Based on the success of the predictive model for blood clots in hospitalized children, AVAIL created a similar model for hospitalized adults, says biostatistician Daniel Byrne, director of artificial intelligence research at the lab. That model is currently being updated and validated with a new data set, and in the fall a grant will be submitted to the National Institutes of Health (NIH) in support of a pragmatic randomized controlled trial (much like CLOT) at Vanderbilt’s adult hospital.

“AVAIL is also working to predict date of neonatal ICU discharge to improve the transition for the patient and family,” says Byrne. “For the past 10 years, Vanderbilt has been running models to predict hospital readmission and pressure injuries, or bedsores… [and is] currently updating those models and planning to assess [them] in randomized pragmatic trials.”

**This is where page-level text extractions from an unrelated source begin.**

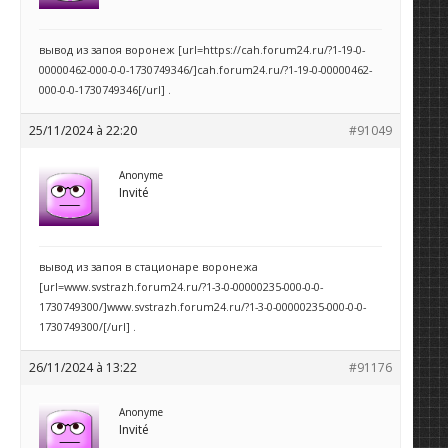
вывод из запоя воронеж [url=https://cah.forum24.ru/?1-19-0-
00000462-000-0-0-1730749346/]cah.forum24.ru/?1-19-0-00000462-
000-0-0-1730749346[/url] .
25/11/2024 à 22:20
#91049
Anonyme
Invité
вывод из запоя в стационаре воронежа
[url=www.svstrazh.forum24.ru/?1-3-0-00000235-000-0-0-
1730749300/]www.svstrazh.forum24.ru/?1-3-0-00000235-000-0-0-
1730749300/[/url] .
26/11/2024 à 13:22
#91176
Anonyme
Invité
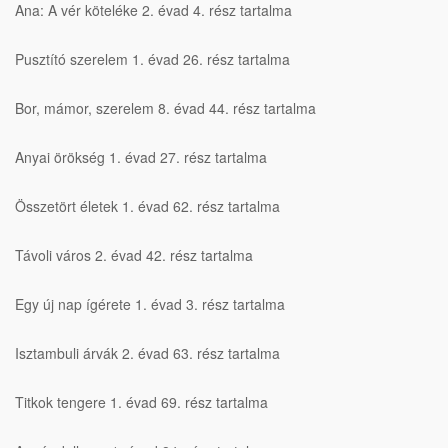
Ana: A vér köteléke 2. évad 4. rész tartalma
Pusztító szerelem 1. évad 26. rész tartalma
Bor, mámor, szerelem 8. évad 44. rész tartalma
Anyai örökség 1. évad 27. rész tartalma
Összetört életek 1. évad 62. rész tartalma
Távoli város 2. évad 42. rész tartalma
Egy új nap ígérete 1. évad 3. rész tartalma
Isztambuli árvák 2. évad 63. rész tartalma
Titkok tengere 1. évad 69. rész tartalma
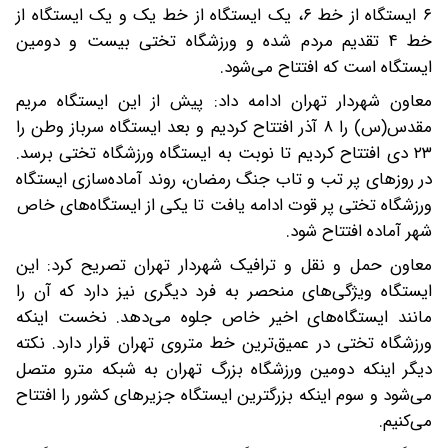
۶ ایستگاه از خط ۶، یک ایستگاه از خط یک و یک ایستگاه از
خط ۴ تقدیم مردم شده و ورزشگاه تختی بیست و دومین
ایستگاه است که افتتاح می‌شود.
معاون شهردار تهران ادامه داد: پیش از این ایستگاه مریم
مقدس(س) را ۸ آذر افتتاح کردیم و بعد ایستگاه سرباز وطن را
۲۳ دی افتتاح کردیم تا نوبت به ایستگاه ورزشگاه تختی برسد.
در روزهای پر تب و تاب جنگ رمضان، روند آماده‌سازی ایستگاه
ورزشگاه تختی پر قوت ادامه یافت تا یکی از ایستگاه‌های خاص
شهر آماده افتتاح شود.
معاون حمل و نقل و ترافیک شهردار تهران تصریح کرد: این
ایستگاه ویژگی‌های منحصر به فرد دیگری نیز دارد که آن را
مانند ایستگاه‌های اخیر خاص جلوه می‌دهد. نخست اینکه
ورزشگاه تختی در عمیق‌ترین خط متروی تهران قرار دارد. نکته
دیگر اینکه دومین ورزشگاه بزرگ تهران به شبکه مترو متصل
می‌شود و سوم اینکه بزرگترین ایستگاه جزیره‎ای کشور را افتتاح
می‌کنیم.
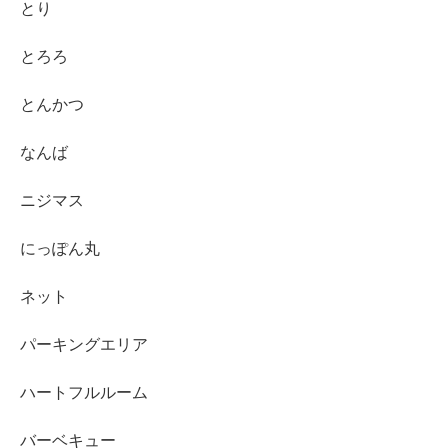
とり
とろろ
とんかつ
なんば
ニジマス
にっぽん丸
ネット
パーキングエリア
ハートフルルーム
バーベキュー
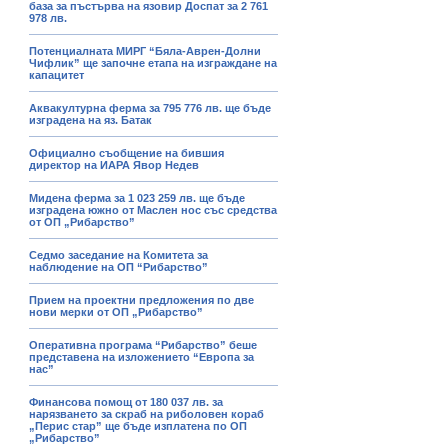
база за пъстърва на язовир Доспат за 2 761
978 лв.
Потенциалната МИРГ “Бяла-Аврен-Долни
Чифлик” ще започне етапа на изграждане на
капацитет
Аквакултурна ферма за 795 776 лв. ще бъде
изградена на яз. Батак
Официално съобщение на бившия
директор на ИАРА Явор Недев
Мидена ферма за 1 023 259 лв. ще бъде
изградена южно от Маслен нос със средства
от ОП „Рибарство”
Седмо заседание на Комитета за
наблюдение на ОП “Рибарство”
Прием на проектни предложения по две
нови мерки от ОП „Рибарство”
Оперативна програма “Рибарство” беше
представена на изложението “Европа за
нас”
Финансова помощ от 180 037 лв. за
нарязването за скраб на риболовен кораб
„Перис стар” ще бъде изплатена по ОП
„Рибарство”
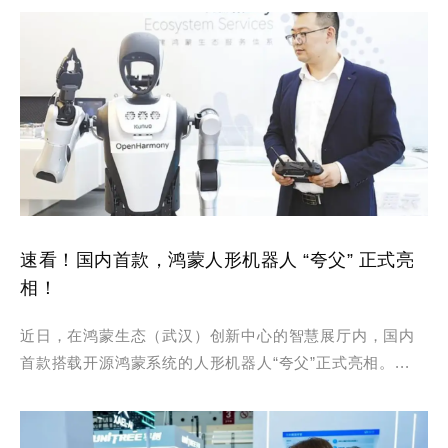
速看！国内首款，鸿蒙人形机器人 “夸父” 正式亮
相！
近日，在鸿蒙生态（武汉）创新中心的智慧展厅内，国内
首款搭载开源鸿蒙系统的人形机器人“夸父”正式亮相。...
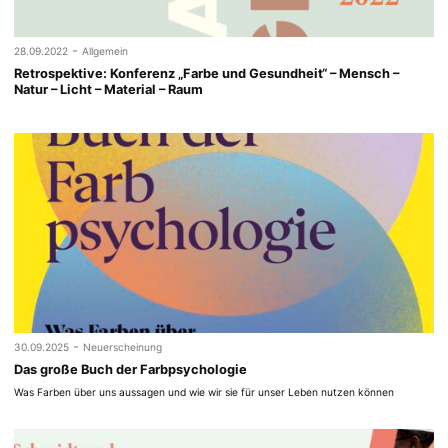
-
28.09.2022
Allgemein
Retrospektive: Konferenz „Farbe und Gesundheit“ – Mensch –
Natur – Licht – Material – Raum
-
30.09.2025
Neuerscheinung
Das große Buch der Farbpsychologie
Was Farben über uns aussagen und wie wir sie für unser Leben nutzen können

A model that taps the electronic health record to predict which cardiac surgery patients will need to be intubated is the subject of a paper just accepted for publication in The Annals of Thoracic Surgery, he says. “This will be assessed with randomization soon.” 

Another project has AVAIL helping to build prediction models of atrial fibrillation after cardiac surgery, Byrne says. An NIH grant was just submitted in support of research to quantify the predictive value of clinical and genetic risk factors for adverse outcomes in patients with systemic lupus erythematosus.

“While there is great interest in artificial intelligence in medicine and billions of dollars are being invested in this area, to date there is little evidence that it benefits patient outcomes,” says Byrne.  “AVAIL’s niche is to move these projects to the end of the last mile by assessing with randomized pragmatic trials if they have an impact compared with usual care.” This is additionally essential to ensuring that deployed models do not create any inequities.